Les critiques interrogés par l'AFP après le spectacle ont salué le niveau musical de la production.

«L'orchestre mené par Vladimir Iourovski et le choeur sont excellents ainsi que les chanteurs», a souligné Piotr Pospelov.

«Quant à la mise en scène, c'est un coup d'épée dans l'eau», dans la mesure où elle va à l'encontre du caractère épique de l'opéra», a-t-il ajouté.

Selon le critique du journal Kommersant Sergueï Khodnev, «le pari du Bolchoï était risqué, mais le spectacle est un grand succès».

Le théâtre critiqué dans le passé pour ses mises en scène figées «envoie ainsi le message qu'il ne va pas être coincé dans la tradition», souligne-t-il.

«C'est aussi très intéressant du point de vue musical et très différent des interprétations soviétiques.
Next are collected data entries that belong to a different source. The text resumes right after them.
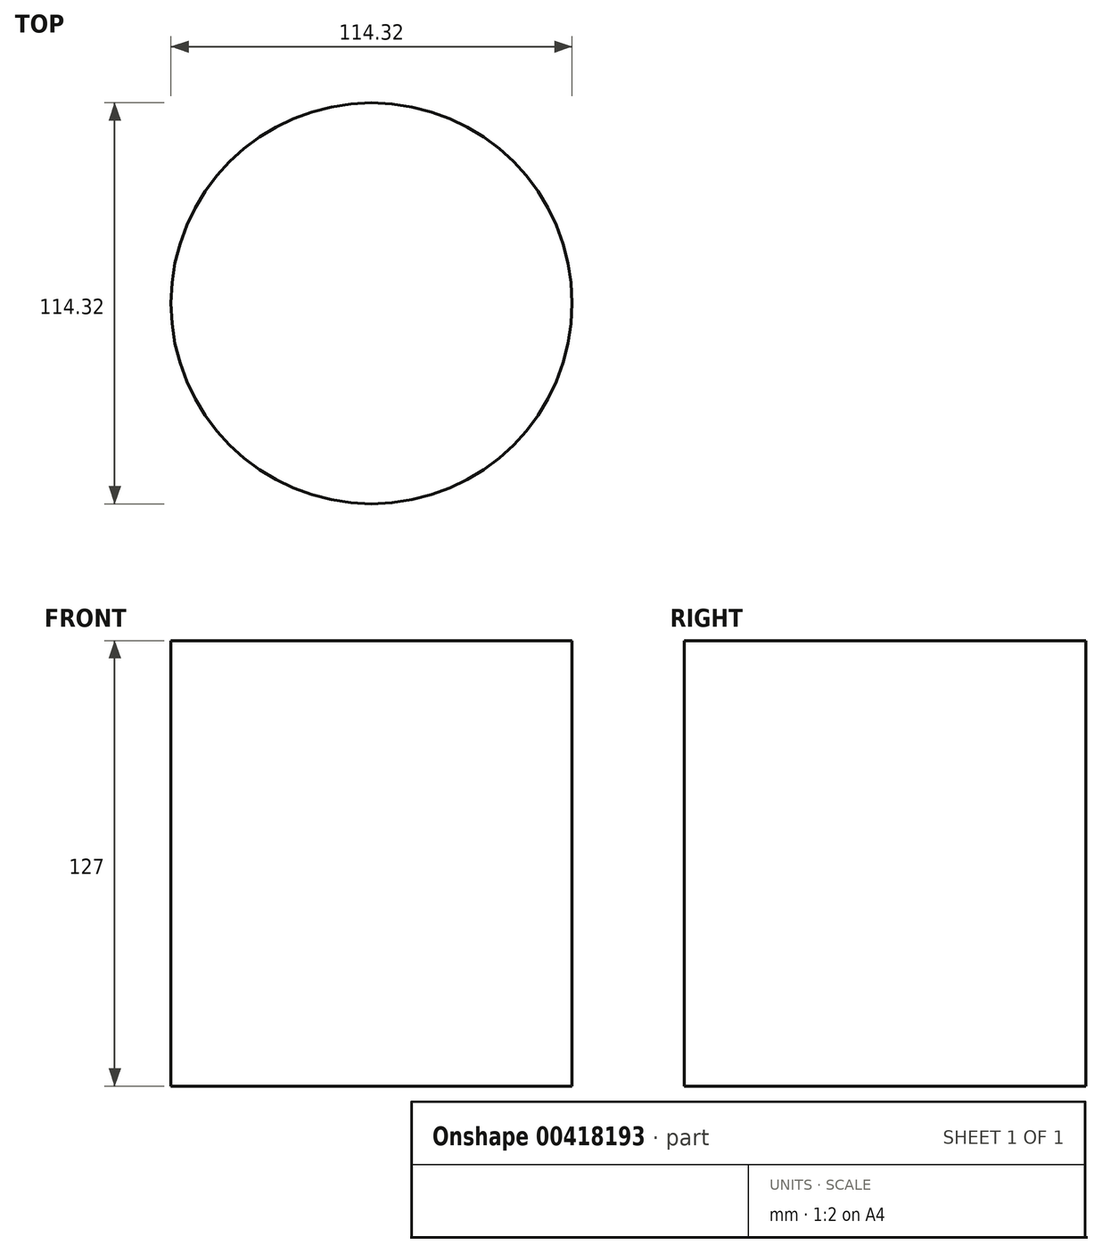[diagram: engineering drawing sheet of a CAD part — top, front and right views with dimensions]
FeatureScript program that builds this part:
annotation { "Feature Type Name" : "Feature", "Feature Type Description" : "" }
export const myFeature = defineFeature(function(context is Context, id is Id, definition is map)
    precondition{}
    {
        {
            var Q0;
            Q0=qCreatedBy(makeId("Top.planeOp"),FACE);
            var sketch = newSketch(context, id + "F0", { "sketchPlane" : qUnion([Q0])});
            skCircle(sketch, "E0", {"center": v(0, 0) * mm, "radius": 57.16 * mm});
            skSolve(sketch);
        }
        {
            var Q0;
            Q0 = qSketchRegion(id + "F0", true);
            extrude(context, id + "F1", {"entities" : qUnion([Q0]), "depth" : 127 * mm});
        }
    });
Avec Iourovski, tout est devenu plus léger et plus nerveux. Ce sera plus compréhensible pour les Européens», a-t-il estimé.

Tous les billets pour ce spectacle, première production sur la scène historique qui sera jouée jusqu'au 10 novembre, ont été vendus directement aux guichets du Bolchoï.

On ne trouve de billets qu'à des prix exorbitants, allant jusqu'à 25 000 roubles (600 euros), dans des agences spécialisées sur l'internet ou via des particuliers aux abords du théâtre, selon la presse.